Doch Sommers Wirkungskreis wird noch ein weiterer Laden zugerechnet, der »Kategorie C« in Berlin-Hohenschönhausen. Dieser Laden für Hooliganbedarf führte früher diverse Rechtsrockartikel, gibt sich heute aber eher unpolitisch. Offiziell wird er von einer »Müller Kozmaz GbR« betrieben. Ahmet Kozmaz betrieb zusammen mit anderen bis 2002 den Berliner Neonaziladen »Helloween«. An einer weiteren GbR war neben Kozmaz auch »Spreegeschwader«-Frontmann Alexander Gast beteiligt, der selber auch im »Helloween« arbeitete. Nach Gasts Ausscheiden aus dem »Helloween« wurde das gesamte »Spreegeschwader«-Marketing über diesen Laden abgewickelt. Auch eine Internetseite von »Spreegeschwader« ist auf Kozmaz angemeldet. Unter der Adresse des »Kategorie C« firmiert auch eine »Berlin Dynamo Sportmarketing GmbH«, Geschäftsführer hier: Sommers »Hells Angels«-Kompagnon Rayk Bernt. Diese GmbH betreibt auch den Tattoo-Laden, der in Sommers »Kategorie C« beheimatet ist.

Fazit

Die hier erörterten Fakten zeigen recht eindeutig, wie sich die beschriebenen Mischszenen konstituieren. Es bedarf nur weniger Schlüsselfiguren wie Georgi und Sommer, die in mehreren Szenen aktiv sind und genügend Einfluss haben. So lässt sich bereits in kurzer Zeit ein beachtliches Netzwerk aus Firmen, Marken und Läden flechten, bei dem kommerzielle Aspekte eindeutig im Vordergrund stehen. Gerade die Verknüpfung von organisierter Kriminalität der Rockerclubs und der Neonaziszene scheint den nötigen Schutz auf der einen Seite, aber auf der anderen Seite auch die nötige Kundschaft zu garantieren. Gerade wenn wie mit Sommer auch noch eine Kontaktperson zur Hooligan- und Fussballszene mit im Boot sitzt. Aber auch die Angriffsfläche für die antifaschistische Öffentlichkeit wird minimiert.
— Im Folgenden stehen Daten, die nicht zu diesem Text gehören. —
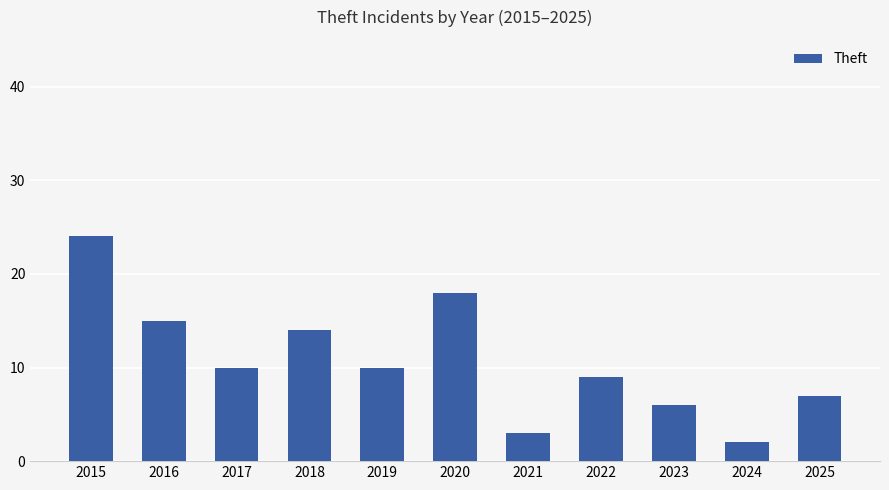

Reading left to right, what are all the values shown in this chart?

24	15	10	14	10	18	3	9	6	2	7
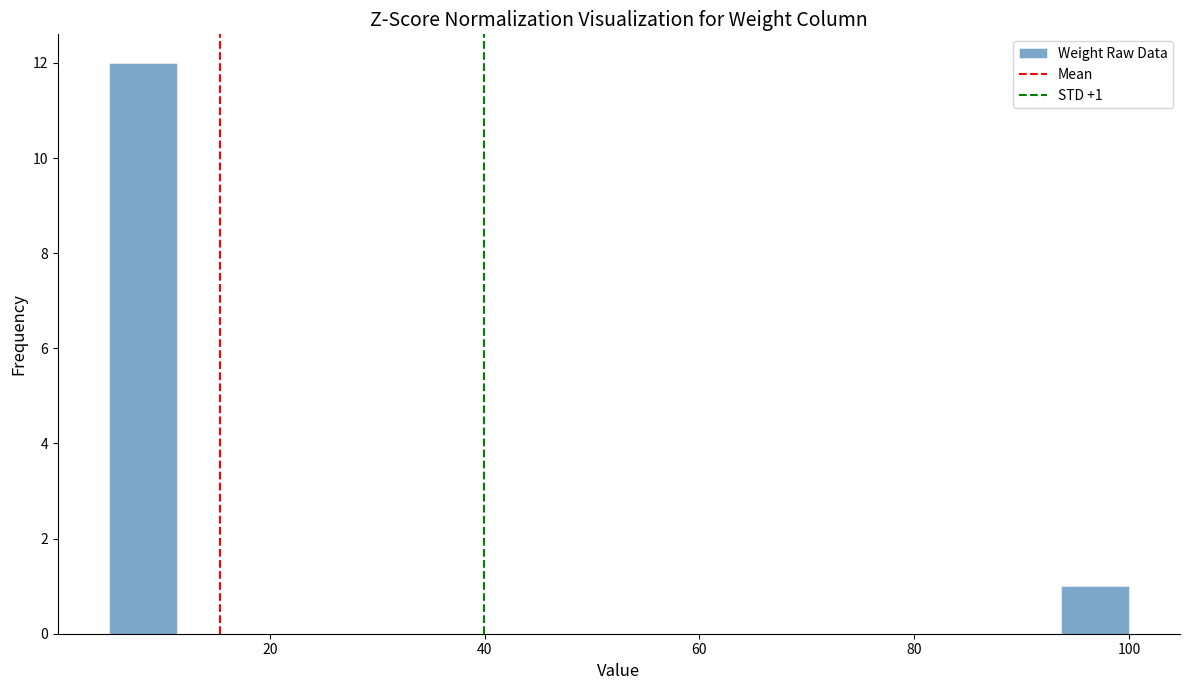

Around what value on the x-axis is the tallest bar? Give the approximate position of its centre, as read against the axis.

8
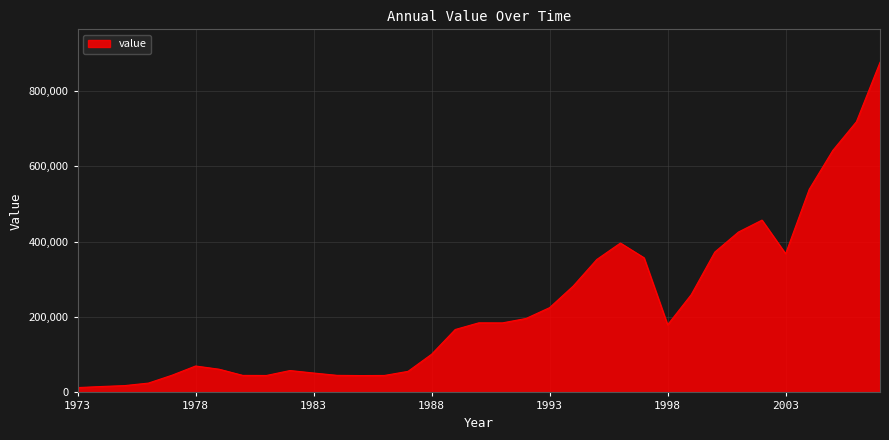

What is the difference between the maximum and minimum values?

863402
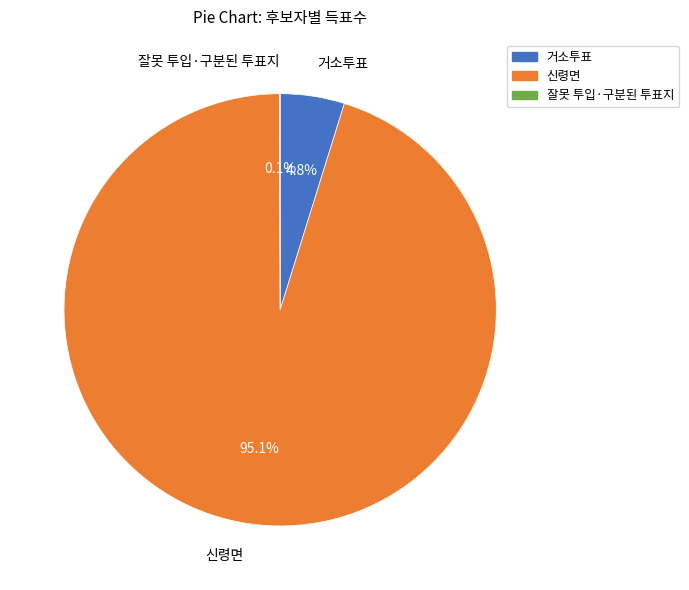

To the nearest percent, what is the combined percentage of 거소투표 and 신령면?

100%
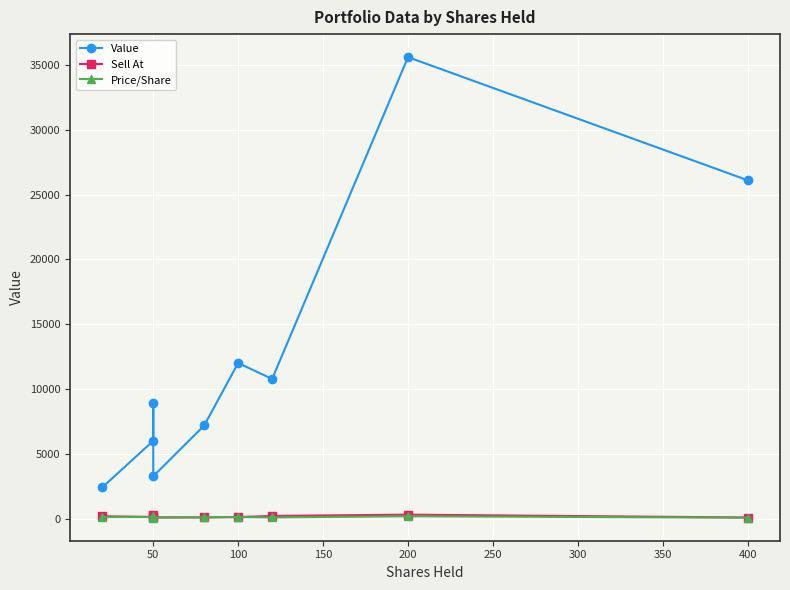

What is the value of the Sell At point at the 8th from the left?

300.0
Einerseits ist es etwas anderes, sich mit klassischen Neonazis anzulegen, als mit Rockern, die tief in die organisierte Kriminalität verstrickt sind. Andererseits lässt sich für diese »Mischszene« auch viel schwieriger öffentliches Gehör finden, da es sich eben größtenteils nicht um offen auftretende Neonazis, deren Bestrebungen und Handeln sich leichter skandalisieren lassen, handelt. Obwohl heftigst angefeindet, scheint Georgi auch in der Neonazi-Szene noch genug Rückhalt zu haben, um nicht gänzlich boykottiert zu werden. Garant dafür ist, neben seinem Agieren im Hintergrund, sicherlich auch das Einbinden einer Rechtsrockgröße wie Alexander Gast. So sind es in Berlin gerade »Spreegeschwader«, die durch ihre guten Kontakte zu Gruppen wie den »Vandalen« weit über die klassische Rechtsrockszene hinaus Einfluss haben dürften. Bei dieser Konstellation stellt die Naziszene dann auch bei Georgi die Spitzelfrage schon lange nicht mehr.